**Task instructions:**
1: Go through the shift register excerpt and list every stage of shift register unit that it names with an ordinal label.
2: Continue the shift register excerpt after its final sentence.

**Document excerpt:**
Each stage of the shift register units of the shift register disposed at the left bazel and a same stage of the shift register unit of the shift register disposed at the right bazel are connected with a same group of the gate lines, to achieve a narrow bazel design.
In an example, each stage of the shift register units of the first shift register is connected with odd-numbered rows of the gate lines, and each stage of the shift register units of the second shift register is connected with even-numbered rows of the gate lines; or each stage of the shift register units of the first shift register is connected with even-numbered rows of the gate lines, and each stage of the shift register units of the second shift register is connected with odd-numbered rows of the gate lines.
Each stage of the shift register units of the shift register disposed at the left bazel is connected with odd-numbered rows of the gate lines, and each stage of the shift register units of the shift register disposed at the right bazel is connected with even-numbered rows of the gate lines, to achieve the narrow bazel design.
In an example, the shift register comprises n stages of shift register units, an input signal of n-th stage of the shift register unit (1<n<N) is provided by an output terminal of (n−1)-th stage of the shift register unit, and a reset signal of n-th stage of the shift register unit is provided by an output terminal of (n+1)-th stage of the shift register unit, wherein n is a positive integer larger than 1.

**Records shown:**
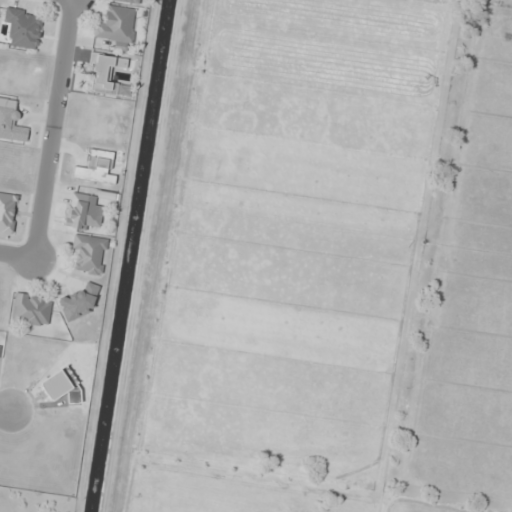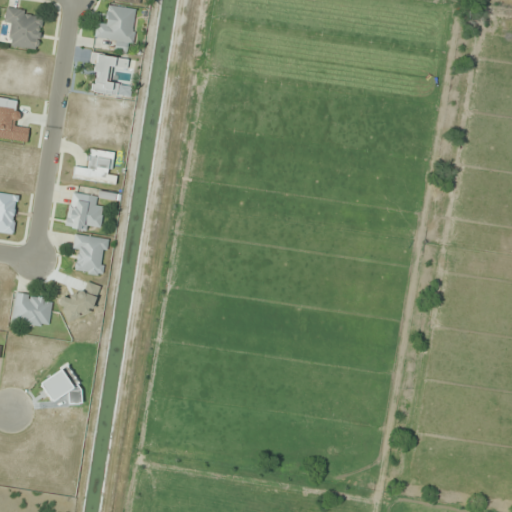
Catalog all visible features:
building: (129, 1)
building: (24, 27)
building: (118, 28)
building: (106, 73)
road: (52, 130)
building: (97, 169)
building: (84, 212)
building: (90, 254)
road: (17, 257)
building: (31, 310)
building: (0, 347)
road: (4, 410)
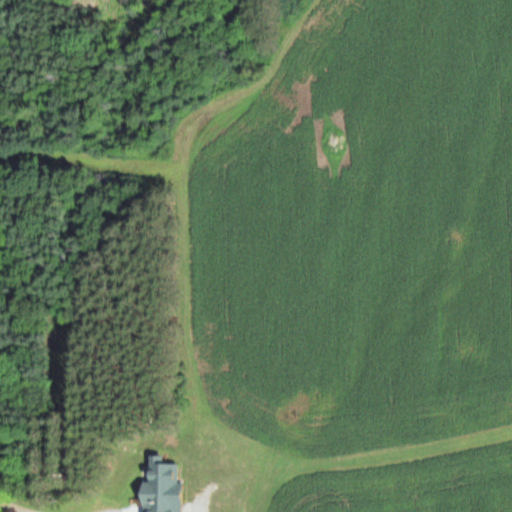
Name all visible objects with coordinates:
building: (168, 488)
road: (9, 508)
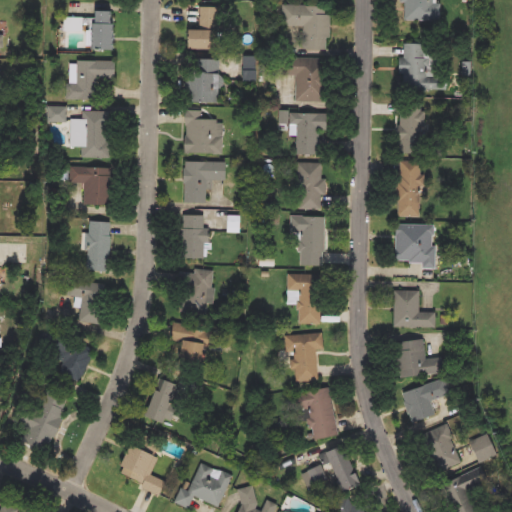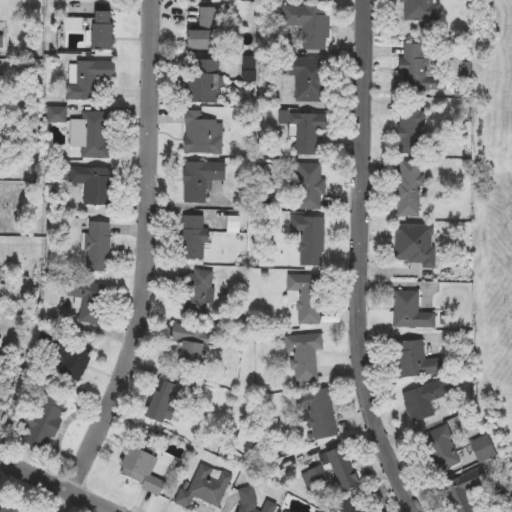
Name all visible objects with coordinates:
building: (420, 10)
building: (420, 10)
building: (308, 25)
building: (309, 25)
building: (98, 30)
building: (98, 31)
building: (203, 32)
building: (203, 32)
building: (1, 42)
building: (1, 42)
building: (416, 69)
building: (417, 70)
building: (87, 78)
building: (87, 78)
building: (308, 78)
building: (308, 79)
building: (201, 81)
building: (202, 81)
building: (306, 131)
building: (307, 132)
building: (409, 132)
building: (409, 132)
building: (89, 135)
building: (90, 135)
building: (201, 135)
building: (201, 135)
building: (199, 180)
building: (200, 180)
building: (91, 184)
building: (92, 185)
building: (308, 187)
building: (309, 187)
building: (408, 189)
building: (409, 189)
building: (0, 213)
building: (192, 238)
building: (192, 238)
building: (309, 240)
building: (309, 240)
building: (414, 245)
building: (414, 245)
building: (96, 247)
building: (96, 247)
road: (148, 251)
road: (361, 261)
building: (197, 291)
building: (198, 292)
building: (305, 297)
building: (305, 298)
building: (88, 301)
building: (88, 301)
building: (409, 311)
building: (410, 312)
building: (187, 346)
building: (188, 346)
building: (304, 354)
building: (304, 355)
building: (72, 359)
building: (72, 360)
building: (414, 360)
building: (414, 361)
building: (425, 400)
building: (425, 400)
building: (157, 402)
building: (157, 402)
building: (316, 415)
building: (316, 415)
building: (40, 419)
building: (41, 420)
building: (440, 450)
building: (441, 450)
building: (137, 470)
building: (138, 470)
building: (331, 473)
building: (331, 473)
road: (60, 484)
building: (204, 487)
building: (204, 488)
building: (468, 488)
building: (469, 488)
building: (252, 502)
building: (253, 503)
building: (359, 505)
building: (360, 505)
building: (9, 510)
building: (10, 510)
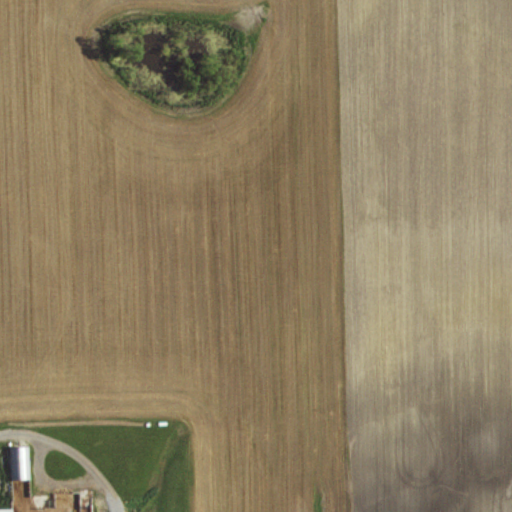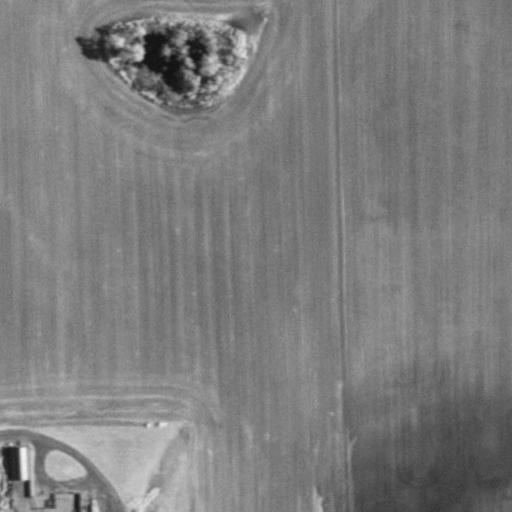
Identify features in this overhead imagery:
crop: (427, 252)
building: (17, 460)
building: (4, 508)
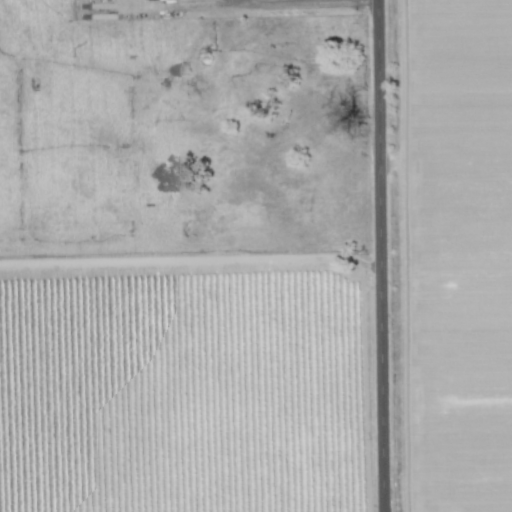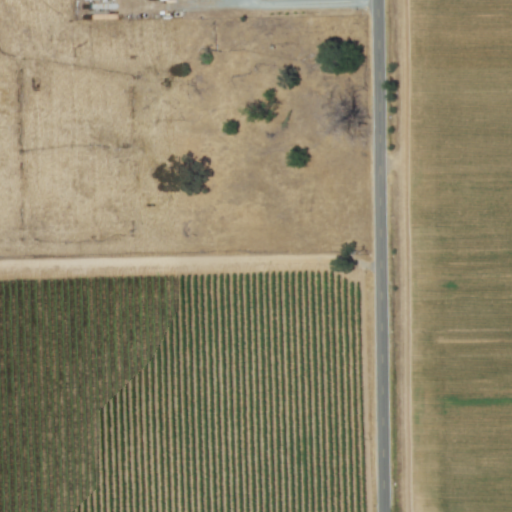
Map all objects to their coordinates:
road: (301, 2)
road: (380, 255)
road: (191, 262)
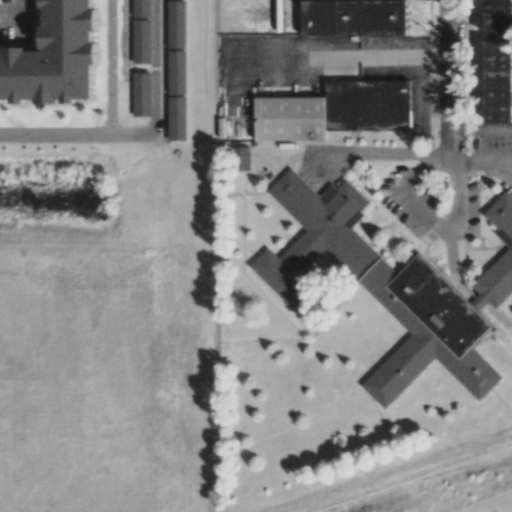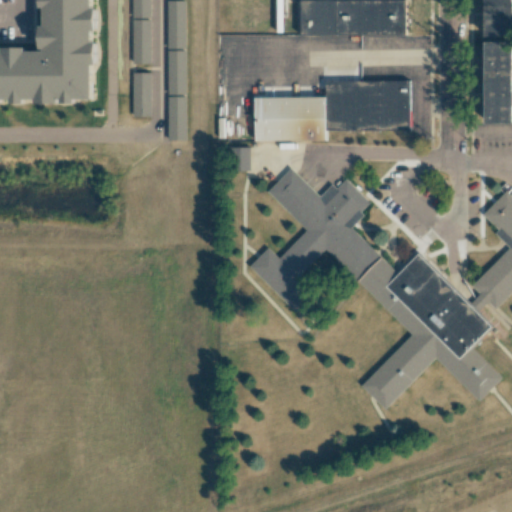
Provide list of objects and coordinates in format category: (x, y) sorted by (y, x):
building: (140, 9)
building: (352, 17)
building: (353, 17)
building: (498, 17)
building: (499, 17)
road: (21, 21)
building: (176, 24)
building: (141, 42)
road: (333, 56)
building: (54, 58)
building: (50, 61)
building: (176, 72)
road: (448, 76)
building: (499, 81)
building: (498, 82)
building: (141, 94)
building: (334, 110)
building: (334, 111)
building: (176, 118)
road: (350, 151)
building: (240, 158)
road: (416, 171)
road: (458, 190)
road: (423, 212)
building: (391, 288)
building: (394, 288)
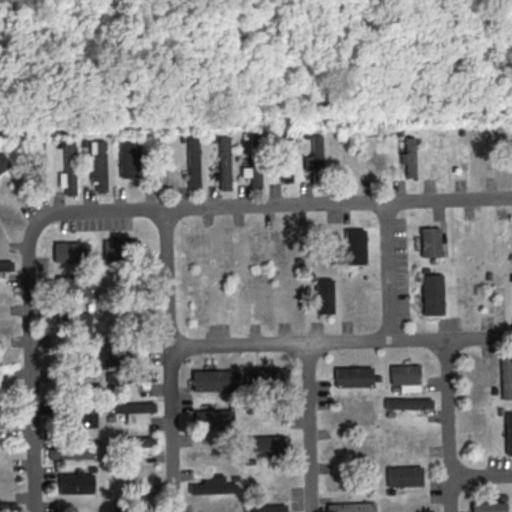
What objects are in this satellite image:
building: (314, 153)
building: (440, 154)
building: (409, 156)
building: (284, 158)
building: (128, 159)
building: (3, 162)
building: (162, 162)
building: (193, 162)
building: (224, 162)
building: (37, 163)
building: (98, 164)
building: (68, 168)
building: (253, 172)
road: (127, 210)
building: (488, 238)
building: (430, 241)
building: (258, 245)
building: (354, 247)
building: (118, 248)
building: (72, 250)
building: (5, 265)
road: (387, 271)
building: (77, 286)
building: (431, 294)
building: (323, 295)
building: (468, 297)
building: (200, 301)
building: (235, 302)
building: (78, 321)
road: (340, 342)
building: (120, 349)
building: (6, 360)
road: (168, 360)
building: (506, 375)
building: (130, 376)
building: (267, 376)
building: (353, 376)
building: (405, 377)
building: (212, 380)
building: (408, 403)
building: (270, 407)
building: (132, 410)
building: (84, 416)
building: (213, 417)
building: (7, 423)
road: (446, 425)
road: (307, 427)
building: (508, 432)
building: (402, 440)
building: (138, 443)
building: (264, 445)
building: (349, 450)
building: (71, 453)
building: (8, 454)
building: (205, 454)
building: (132, 473)
building: (405, 476)
road: (480, 477)
building: (75, 481)
building: (212, 486)
building: (350, 506)
building: (488, 506)
building: (267, 508)
building: (3, 511)
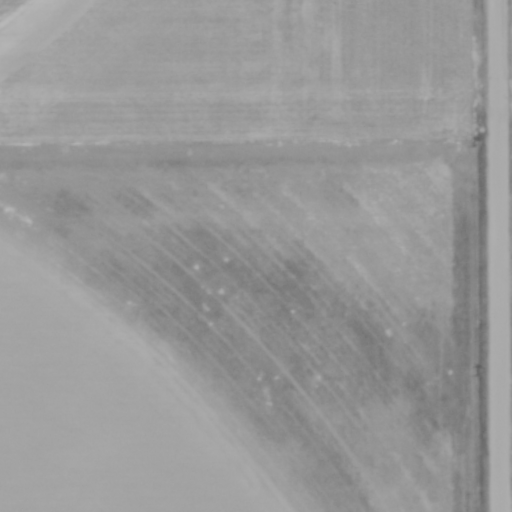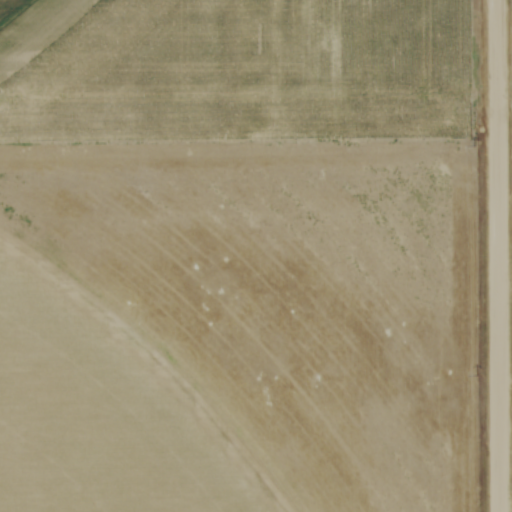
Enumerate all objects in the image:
road: (500, 256)
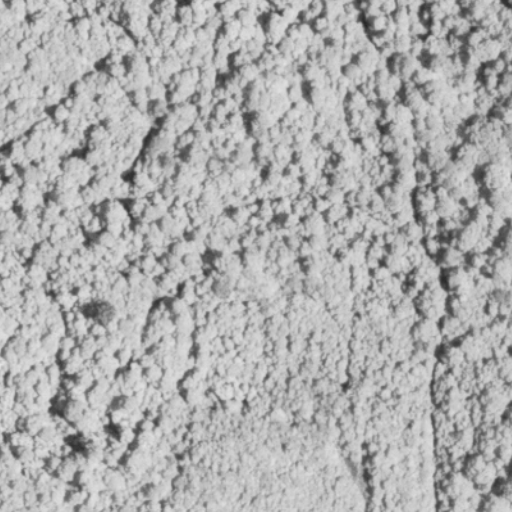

**Answers by task:**
1:
n-th stage
(n−1)-th stage
(n+1)-th stage

2:
In an example, each stage of the shift register units comprises a first input terminal configured to be input a high level signal and a second input terminal configured to be input a low level signal, and the first and second input terminals are connected with a first output terminal configured to output the high level signal and a second output terminal configured to output the low level signal of the charge pump, respectively.
In an example, each stage of the shift register units is an identical shift register unit.
Embodiments of the disclosure provide a display device, comprising the display panel according to the embodiments of the disclosure.

BRIEF DESCRIPTION OF THE DRAWINGS

In order to clearly illustrate the technical solution of the embodiments of the invention, the drawings of the embodiments will be briefly described in the following; it is obvious that the described drawings are only related to some embodiments of the invention and thus the skilled in this art can obtain other drawings from these drawings without any inventive work.

FIG. 1 is an illustrative structural diagram of a display panel in prior art;

FIG. 2 is an illustrative structural diagram of a display panel according to an embodiment of the disclosure;

FIG. 3 is an illustrative structural diagram of a shift register according to an embodiment of the disclosure;

FIG. 4 is an illustrative structural diagram of another display panel according to an embodiment of the disclosure;

FIG. 5 is an illustrative structural diagram of a third display panel according to an embodiment of the disclosure; and

FIG. 6 is an illustrative structural diagram of a fourth display panel according to an embodiment of the disclosure.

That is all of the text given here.